Your instructions:
Can you pick out every line in the records that contains the word "Zure" and copy each one? Matching is case-sensitive.
** Given data follows **
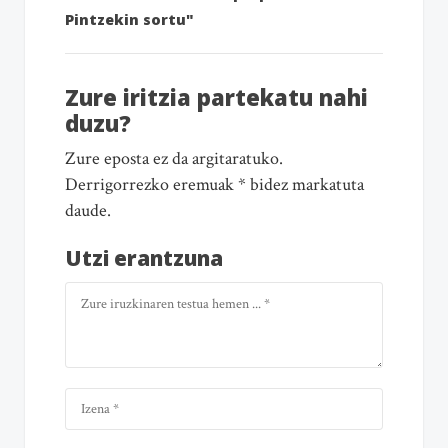
Pintzekin sortu"
Zure iritzia partekatu nahi
duzu?
Zure eposta ez da argitaratuko.
Derrigorrezko eremuak * bidez markatuta
daude.
Utzi erantzuna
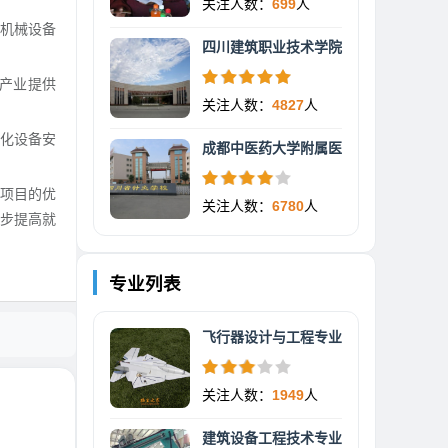
关注人数：
699
人
机械设备
四川建筑职业技术学院
产业提供
关注人数：
4827
人
动化设备安
成都中医药大学附属医
色项目的优
关注人数：
6780
人
一步提高就
专业列表
飞行器设计与工程专业
关注人数：
1949
人
建筑设备工程技术专业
** End of Given data **
Your solution:
Zure iritzia partekatu nahi
Zure eposta ez da argitaratuko.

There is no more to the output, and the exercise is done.